Discussion in 'Handloading and Reloading' started by judaspriest, Apr 17, 2007.

  1. judaspriest

    judaspriest Well-Known Member


    I got a bit excited at a show and overbought the Olympic 7.62x54R ammo (details here). When I got home, I read that it's actually a very hot load, so I'd like to reduce charges by, say, 5% (or maybe 10% even).

    I have a Hornady collet bullet puller to remove the bullets, scales to measure the weights and RCBS full sizing dies. My question is whether I should try to expand the case necks before re-seating back the bullet? If so, how would I do that - remove the decapping pin from the RCBS dies and do the full sizing without decapping? BTW, these are berdan (though non-corrosive) primed

    I am concerned that if I don't expand the neck a bit, I'll have a hard time seating the bullet back...

    Any tips will be greatly appreciated.

  2. db_tanker

    db_tanker Well-Known Member


    That is how you would do it, but with it being a boat-tail bullet, you shouldn't have too much trouble with reseating the bullet back into the case.

    With all things considered, I would suggest a 5% reduction and do 5 rounds.

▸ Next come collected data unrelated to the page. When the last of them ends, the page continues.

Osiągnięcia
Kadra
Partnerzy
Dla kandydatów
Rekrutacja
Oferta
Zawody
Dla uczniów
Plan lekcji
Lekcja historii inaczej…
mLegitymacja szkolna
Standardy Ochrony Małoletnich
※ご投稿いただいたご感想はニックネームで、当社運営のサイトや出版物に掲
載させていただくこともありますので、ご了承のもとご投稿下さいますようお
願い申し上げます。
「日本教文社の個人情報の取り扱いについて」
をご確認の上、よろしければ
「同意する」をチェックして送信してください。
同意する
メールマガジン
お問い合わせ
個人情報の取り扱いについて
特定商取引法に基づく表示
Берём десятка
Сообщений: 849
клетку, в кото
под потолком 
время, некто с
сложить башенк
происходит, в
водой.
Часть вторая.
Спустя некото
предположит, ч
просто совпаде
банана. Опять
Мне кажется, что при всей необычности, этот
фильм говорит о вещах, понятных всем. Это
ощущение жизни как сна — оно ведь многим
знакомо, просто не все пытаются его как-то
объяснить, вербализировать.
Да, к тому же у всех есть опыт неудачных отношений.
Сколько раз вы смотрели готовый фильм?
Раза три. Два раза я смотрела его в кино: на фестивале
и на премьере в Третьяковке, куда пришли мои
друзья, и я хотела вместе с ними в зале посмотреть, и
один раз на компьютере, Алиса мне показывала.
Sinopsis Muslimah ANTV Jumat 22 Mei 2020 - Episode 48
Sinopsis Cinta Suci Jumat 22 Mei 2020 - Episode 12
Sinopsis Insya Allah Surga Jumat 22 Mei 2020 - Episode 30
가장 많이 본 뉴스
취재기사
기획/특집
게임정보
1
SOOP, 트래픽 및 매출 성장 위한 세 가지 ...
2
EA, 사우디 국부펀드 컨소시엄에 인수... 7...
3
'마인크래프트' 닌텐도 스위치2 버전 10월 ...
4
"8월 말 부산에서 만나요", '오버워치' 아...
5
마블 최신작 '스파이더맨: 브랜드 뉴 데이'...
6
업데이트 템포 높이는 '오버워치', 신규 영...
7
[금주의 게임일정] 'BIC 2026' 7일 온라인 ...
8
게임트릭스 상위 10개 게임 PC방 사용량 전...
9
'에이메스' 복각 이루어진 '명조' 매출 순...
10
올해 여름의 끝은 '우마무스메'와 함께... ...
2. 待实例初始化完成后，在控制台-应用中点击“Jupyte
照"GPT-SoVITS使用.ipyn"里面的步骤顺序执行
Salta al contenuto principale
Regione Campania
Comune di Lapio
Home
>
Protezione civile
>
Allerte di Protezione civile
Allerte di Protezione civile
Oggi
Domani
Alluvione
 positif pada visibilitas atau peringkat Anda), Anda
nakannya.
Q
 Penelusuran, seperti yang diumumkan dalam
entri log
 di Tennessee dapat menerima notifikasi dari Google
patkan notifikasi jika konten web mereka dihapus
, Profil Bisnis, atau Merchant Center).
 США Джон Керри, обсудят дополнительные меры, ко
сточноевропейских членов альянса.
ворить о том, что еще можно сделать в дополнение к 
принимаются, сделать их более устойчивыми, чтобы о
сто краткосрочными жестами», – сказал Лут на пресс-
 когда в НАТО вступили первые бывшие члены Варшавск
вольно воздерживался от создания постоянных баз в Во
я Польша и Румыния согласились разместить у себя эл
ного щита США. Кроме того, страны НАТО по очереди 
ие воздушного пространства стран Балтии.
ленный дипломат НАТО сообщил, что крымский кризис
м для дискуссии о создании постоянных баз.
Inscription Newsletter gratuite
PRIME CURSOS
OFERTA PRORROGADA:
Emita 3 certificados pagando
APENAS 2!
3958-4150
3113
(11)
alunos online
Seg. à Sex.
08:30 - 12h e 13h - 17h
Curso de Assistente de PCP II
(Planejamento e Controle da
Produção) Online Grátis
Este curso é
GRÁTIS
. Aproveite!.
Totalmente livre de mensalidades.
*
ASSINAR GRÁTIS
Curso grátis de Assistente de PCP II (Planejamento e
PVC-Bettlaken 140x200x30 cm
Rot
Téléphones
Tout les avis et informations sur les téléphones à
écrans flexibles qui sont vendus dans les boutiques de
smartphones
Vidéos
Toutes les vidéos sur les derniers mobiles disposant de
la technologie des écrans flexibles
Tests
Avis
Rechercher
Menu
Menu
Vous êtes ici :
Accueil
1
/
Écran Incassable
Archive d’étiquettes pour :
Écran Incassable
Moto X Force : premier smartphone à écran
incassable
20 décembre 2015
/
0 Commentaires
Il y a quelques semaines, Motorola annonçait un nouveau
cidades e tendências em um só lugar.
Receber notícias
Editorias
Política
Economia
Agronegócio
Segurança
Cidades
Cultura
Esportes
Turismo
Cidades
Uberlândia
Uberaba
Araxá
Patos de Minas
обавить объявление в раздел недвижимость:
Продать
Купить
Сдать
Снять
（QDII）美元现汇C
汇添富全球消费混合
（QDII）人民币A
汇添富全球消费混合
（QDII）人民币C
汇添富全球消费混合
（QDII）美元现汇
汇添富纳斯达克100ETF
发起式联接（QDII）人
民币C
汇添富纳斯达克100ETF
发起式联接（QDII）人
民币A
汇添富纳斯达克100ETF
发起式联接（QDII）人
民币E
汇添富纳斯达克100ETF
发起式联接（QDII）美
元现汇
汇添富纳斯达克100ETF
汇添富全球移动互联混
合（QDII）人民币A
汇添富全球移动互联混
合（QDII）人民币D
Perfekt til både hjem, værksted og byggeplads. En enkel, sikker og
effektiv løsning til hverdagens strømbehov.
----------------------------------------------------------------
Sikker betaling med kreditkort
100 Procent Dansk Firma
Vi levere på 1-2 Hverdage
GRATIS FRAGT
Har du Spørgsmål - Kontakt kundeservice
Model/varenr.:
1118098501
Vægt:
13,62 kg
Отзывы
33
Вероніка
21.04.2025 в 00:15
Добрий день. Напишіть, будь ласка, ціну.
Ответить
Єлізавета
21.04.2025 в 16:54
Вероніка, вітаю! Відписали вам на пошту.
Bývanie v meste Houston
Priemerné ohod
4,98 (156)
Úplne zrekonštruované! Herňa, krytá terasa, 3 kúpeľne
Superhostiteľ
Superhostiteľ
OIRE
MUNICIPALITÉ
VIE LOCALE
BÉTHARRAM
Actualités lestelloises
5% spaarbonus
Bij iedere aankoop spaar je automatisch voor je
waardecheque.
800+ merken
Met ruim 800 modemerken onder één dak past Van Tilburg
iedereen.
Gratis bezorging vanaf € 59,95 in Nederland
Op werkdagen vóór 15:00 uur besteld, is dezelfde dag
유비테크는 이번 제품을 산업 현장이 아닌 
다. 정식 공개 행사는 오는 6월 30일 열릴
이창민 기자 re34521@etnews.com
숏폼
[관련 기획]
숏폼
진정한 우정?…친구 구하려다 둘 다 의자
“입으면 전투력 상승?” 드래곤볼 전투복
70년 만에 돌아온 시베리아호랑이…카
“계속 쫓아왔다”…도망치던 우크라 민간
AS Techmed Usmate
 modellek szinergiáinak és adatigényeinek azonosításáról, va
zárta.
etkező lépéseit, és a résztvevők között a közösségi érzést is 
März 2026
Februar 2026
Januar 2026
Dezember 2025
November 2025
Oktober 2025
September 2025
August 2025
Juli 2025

    The pressure will be reduced but not to dangerous levels...for this, it would REALLY help to have a chrony...

  3. USSR

    USSR Well-Known Member


    After pulling bullets from a case, you may have to resize the neck, but if you do, you would REDUCE the neck size, not expand it. Since you are in all likelyhood shooting this ammo in a bolt gun, chances are you will still have enough neck tension to hold the bullet.

  4. judaspriest

    judaspriest Well-Known Member

    Thanks for replies

    Yes, this is for bolt-action Mosin M44

    Don't have a chronograph, but if I did, how would I tell the dangerously-low velocity threshold?

    Don, I am confused, why would I reduce the neck before seating the same bullet? I thought I needed to expand a bit to make seating easier (though with the boattail, maybe indeed I don't have to), then reduce it a bit during seating it back... Would you please clarify?

    Thanks again,

  5. Art Eatman

    Art Eatman Administrator Staff Member

    Think about it for a minute: In the usual process of resizing an empty case, you first over-compress the case neck a bit, and then the expander opens the neck to the proper size. The expander's work is the main deal to have a properly resized case mouth.

    If you're going to resize a primed case to the usual "perfection", it must be empty, and the decapping pin removed.

    Go to a reloading book. Look up the beginning load and the max load. After emptying the case of powder, use the starting load.

    With a bolt gun, odds are that reseating the bullet will be okay, as said in an earlier post. Brass has a certain amount of springiness to it, and may well hold the bullet just fine. Again, as recommended above, just do maybe five rounds and test, insofar as any bullet setback from recoil.

    If you get setback but still want to use a lighter load without resizing, single-load when shooting this batch.

  6. Afy

    Afy Well-Known Member

    This is bedran primed ammo... so I dont know how you could safely remover the primer.

    How much ammo did you buy?

    Go ahead shoot it..as is. A Mosin is not an AI rifle I that would be worried about damaging.

    or sell the ammo... and get something else. It certainly wouldnt be worth my while to re-work the load in 100 rounds or more.. but that is me.
  7. snuffy

    snuffy Well-Known Member

    Anytime a bullet is seated in a ready to load neck, it expandes the neck slightly. If that bullet is pulled, it leaves the neck slightly oversized, the brass does NOT spring all the way back to the resized diameter. The bullets when seated in those slightly oversized necks, will be loosER than if the necks were resized in a full length die. They might be loose enough to move under recoil, while in the magazine, from recoil of a round being fired in the chamber. Also, they might not feed from the magazine, if they are loose enough to move when hitting the feed ramp.

    If you are going to shoot them in a single shot mode, just seat them in the necks and go shooting. The looser necks will result in lower chamber pressures, so a reduction of powder charge will do what you want.
  8. USSR

    USSR Well-Known Member


    As snuffy pointed out, removing a bullet leave the neck in a larger diameter than when the bullet was originally seated. Seating a bullet does not reduce the neck diameter, it increases it.

  9. DWARREN123

    DWARREN123 Well-Known Member

    I would either resell it or shoot it, should not hurt anything but may recoil a little more.
  10. judaspriest

    judaspriest Well-Known Member

    Thanks for all the replies.

    I bought 300 rds, didn't want to damage my Mosin if I could avoid it.